For my last article, I wrote about unexplained clinical variation as it pertains to surgical procedures. Today I continue exploring this theme.
For men with low-risk prostate cancer, randomized controlled trials have found that active treatment such as radiation or prostatectomy does not improve mortality rates as compared to an initial approach of observation. Thus, evidence-based guidelines conclude that observation is a reasonable initial strategy.
An analysis of a national database by Tyson and colleagues published this year included over 20,000 men over 66 years of age with low-risk prostate cancer and their nearly 1,900 treating urologists. Wide variation in the utilization of observation as a treatment strategy was found. Some urologists employed observation 5 to 30 percent of the time, while others used it as often as 60 to 70 percent of the time.
Considering the significant adverse effects of active treatment, such as impotence and urinary incontinence, and the lack of demonstrated mortality benefit of active treatment in low-risk patients, this degree of variation is concerning, from a cost perspective as well as a patient safety perspective.
Another area in which we can assess unexplained clinical variation is treatment of carotid artery stenosis.

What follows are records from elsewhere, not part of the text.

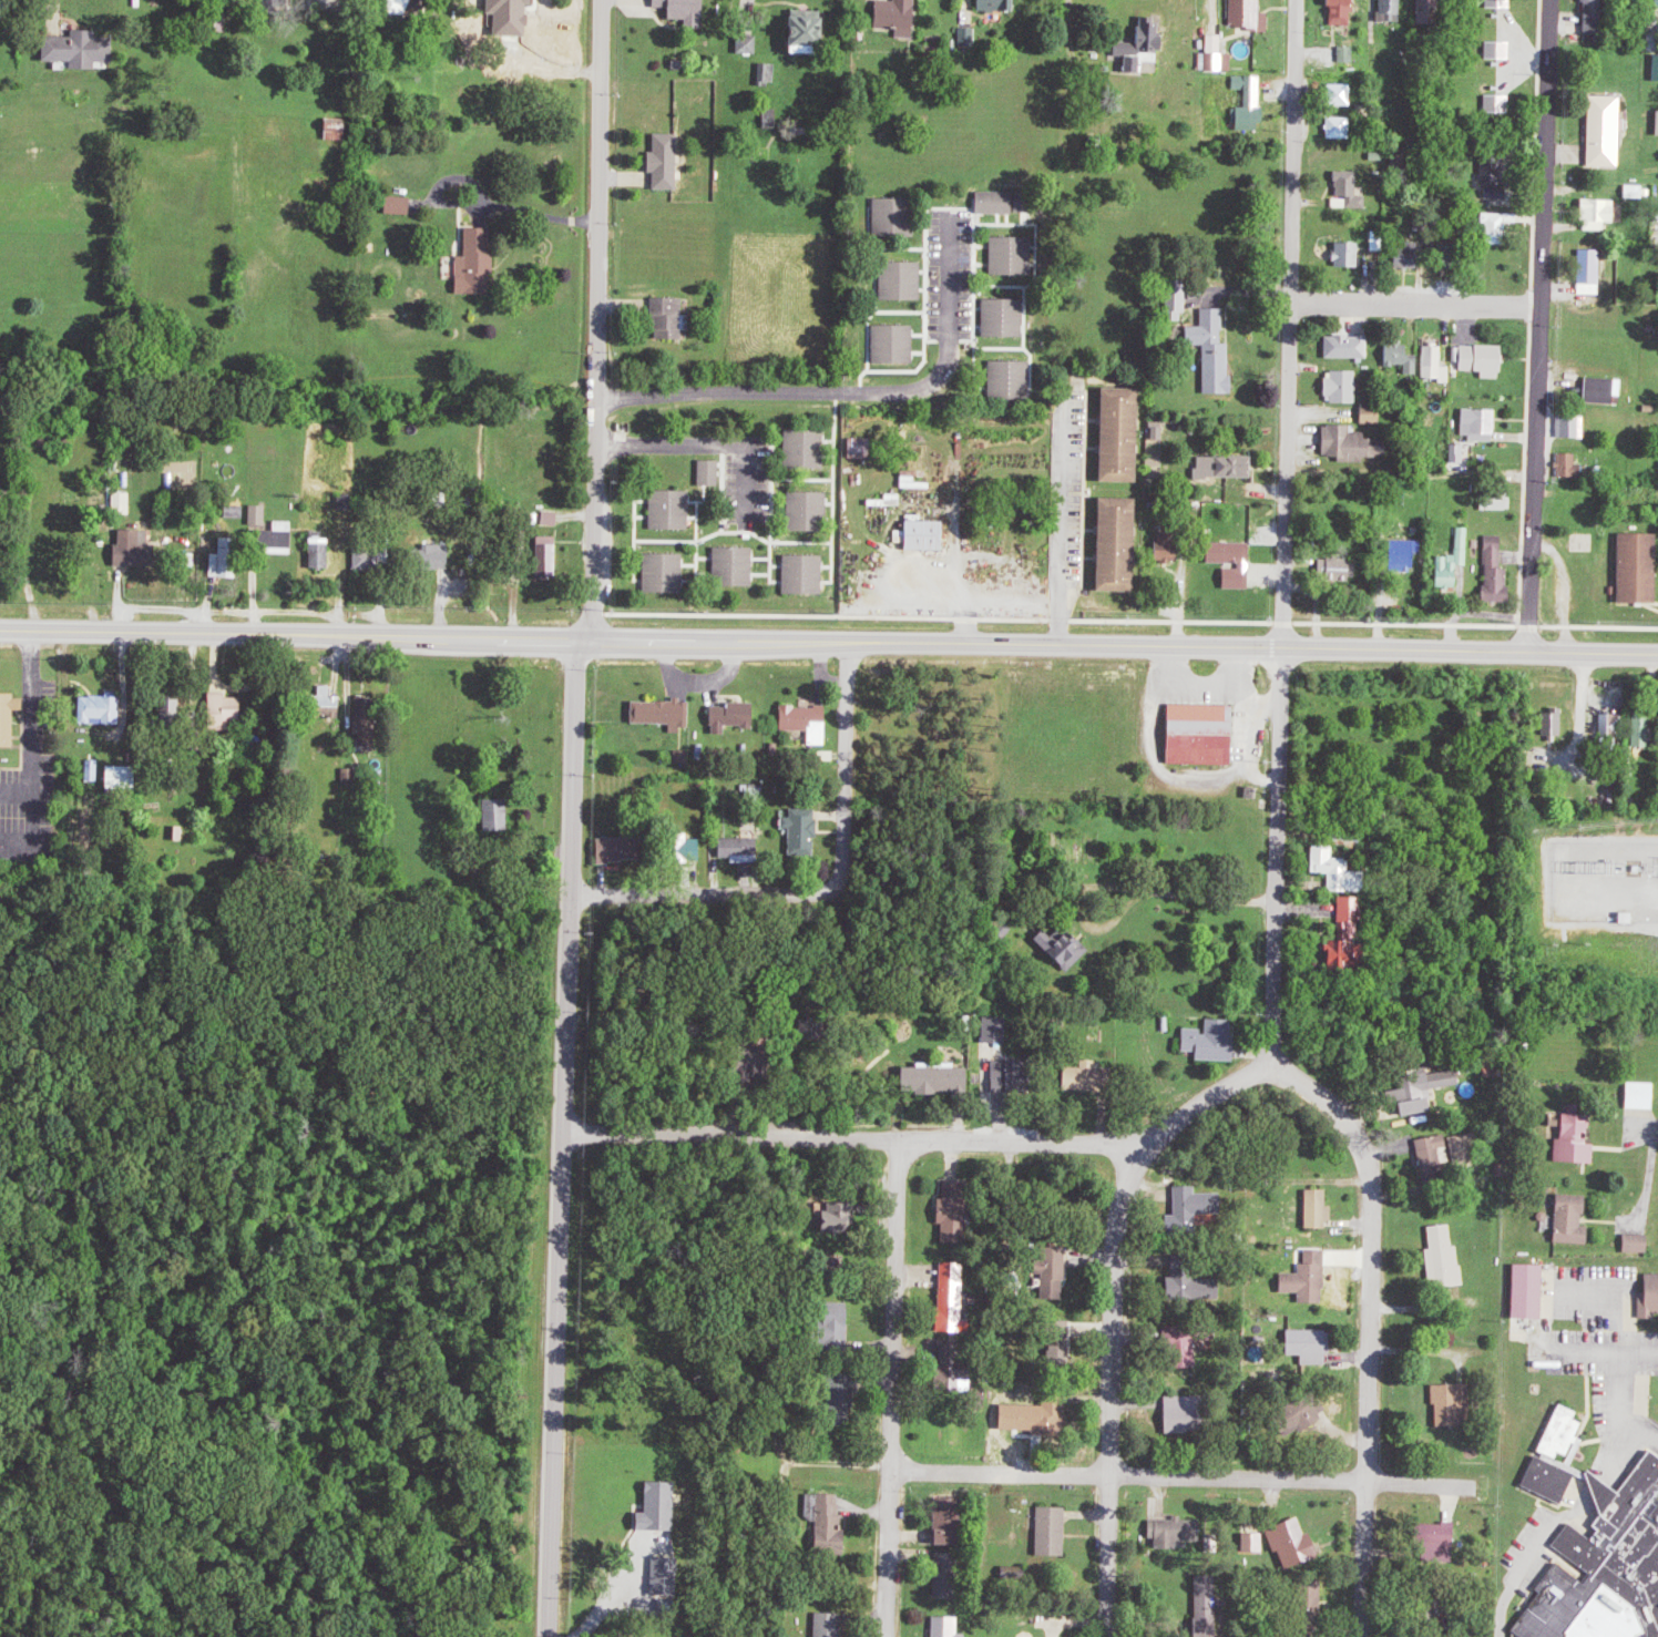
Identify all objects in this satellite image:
building: (1632, 0)
building: (286, 2)
building: (1500, 3)
building: (1656, 3)
building: (1000, 6)
building: (688, 8)
building: (1342, 10)
building: (1392, 10)
building: (1249, 14)
building: (517, 15)
building: (1593, 16)
building: (903, 17)
road: (51, 18)
road: (1212, 22)
building: (823, 34)
building: (1140, 45)
building: (1499, 48)
building: (86, 50)
building: (1218, 53)
building: (1349, 53)
road: (1077, 66)
building: (1656, 67)
building: (1340, 93)
building: (1249, 102)
building: (1498, 102)
building: (1657, 123)
building: (1341, 126)
building: (341, 130)
building: (1604, 130)
building: (670, 162)
building: (1494, 173)
building: (1350, 189)
building: (1637, 190)
building: (405, 208)
building: (1601, 212)
building: (1495, 226)
building: (1347, 253)
building: (1405, 255)
building: (480, 263)
building: (1211, 270)
building: (1590, 270)
building: (910, 282)
building: (1176, 303)
road: (1415, 306)
road: (596, 318)
building: (1008, 318)
road: (1537, 326)
building: (899, 345)
building: (1347, 345)
building: (1213, 349)
building: (1401, 355)
building: (1482, 358)
building: (1438, 364)
building: (1018, 378)
building: (1342, 385)
road: (848, 390)
building: (1371, 413)
road: (1312, 415)
building: (1479, 423)
building: (1577, 426)
building: (1118, 433)
road: (705, 442)
building: (1352, 443)
building: (1459, 452)
building: (1567, 463)
building: (1225, 465)
building: (713, 473)
road: (1409, 474)
building: (1498, 500)
building: (126, 502)
building: (816, 506)
building: (673, 512)
building: (260, 515)
road: (1060, 523)
building: (283, 536)
building: (932, 536)
road: (1282, 536)
building: (1116, 543)
building: (1166, 547)
building: (139, 550)
building: (325, 554)
building: (1401, 554)
building: (370, 560)
building: (1455, 560)
building: (1232, 561)
building: (738, 566)
building: (1335, 567)
building: (1638, 567)
building: (1496, 570)
building: (808, 575)
road: (960, 599)
road: (828, 639)
road: (122, 694)
building: (326, 697)
building: (224, 708)
building: (103, 710)
building: (663, 713)
building: (736, 717)
building: (370, 718)
building: (11, 719)
building: (810, 723)
building: (1553, 723)
road: (1577, 726)
building: (1610, 728)
building: (1643, 729)
building: (1200, 733)
building: (124, 778)
building: (500, 816)
building: (807, 833)
building: (1339, 837)
building: (1337, 869)
road: (1616, 875)
road: (825, 887)
road: (1299, 910)
building: (1345, 932)
building: (1210, 1039)
building: (940, 1080)
building: (1420, 1088)
building: (1642, 1094)
road: (847, 1135)
road: (561, 1137)
building: (1575, 1139)
building: (1434, 1151)
building: (1191, 1202)
building: (1318, 1209)
building: (1570, 1218)
building: (1636, 1242)
building: (1445, 1256)
building: (1307, 1277)
building: (1191, 1284)
building: (1527, 1289)
building: (1649, 1293)
road: (1113, 1312)
road: (1368, 1330)
building: (1186, 1343)
road: (1627, 1345)
road: (1611, 1351)
road: (891, 1388)
building: (1447, 1403)
building: (1181, 1415)
road: (1182, 1476)
building: (1173, 1529)
building: (1056, 1531)
building: (1434, 1535)
building: (1252, 1541)
building: (1293, 1541)
building: (1591, 1547)
road: (1517, 1575)
building: (1309, 1593)
building: (1206, 1603)
building: (949, 1627)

When symptomatic, as stroke or transient ischemic attack (TIA), revascularization can be beneficial in terms of ensuring reduced subsequent incidence of stroke. When a patient is asymptomatic (that is, no history of stroke or TIA), treatment of carotid artery stenosis is more controversial. Evidence-based guidelines suggest that for asymptomatic patients, revascularization only should be considered in the presence of at least 70 percent stenosis, and even in this group, whether the procedure is beneficial or harmful is a close call.
With this as background, examination of the results of a study published this year by Shean and colleagues is relevant. They examined a database of over 57,000 carotid revascularization procedures, 85 percent carotid endarterectomy and 15 percent carotid artery stenting. For endarterectomy, the percentage of treated patients who were asymptomatic varied across regions from 46 to 69 percent, and for stenting from 29 to 51 percent.
Limiting the analysis to asymptomatic patients with stenosis of less than 70 percent, for whom revascularization is not of clear benefit, we find variation, but also disturbingly high utilization rates. The proportion of endarterectomies that were performed on this group varied threefold, from 3 to 9 percent, and for carotid stenting it varied more than sevenfold, from 3 percent to a stunning 22 percent.
Beyond the observed variation, it is difficult to account for a significant number of procedures being performed on patients for whom the risks almost certainly outweigh the potential benefits.
It is this sort of variation and questionable utilization that makes use of evidence-based guidelines so necessary. The twin concerns regarding cost and patient safety demand attention. At the same time, it is only through use of guidelines that are evidence-based and clinically valid that we can safely and appropriately intervene.
Substituting arbitrary criteria or target utilization rates is neither appropriate nor beneficial to patients. It is through the application of guidelines that are clinically sound and evidence-based, such as those produced by MCG, that we can address both the cost and the safety aspects of unexplained clinical variation.
Links to cited studies:
Shean KE, et al. Regional variation in patient selection and treatment for carotid artery disease in the Vascular Quality Initiative. Journal of Vascular Surgery 2017;66(1):112-121. DOI: 10.1016/j.jvs.2017.01.023.
Tyson MD, et al. Urologist-level correlation in the use of observation for low- and high-risk prostate cancer. JAMA Surgery 2017;152(1):27-34. DOI: 10.1001/jamasurg.2016.2907.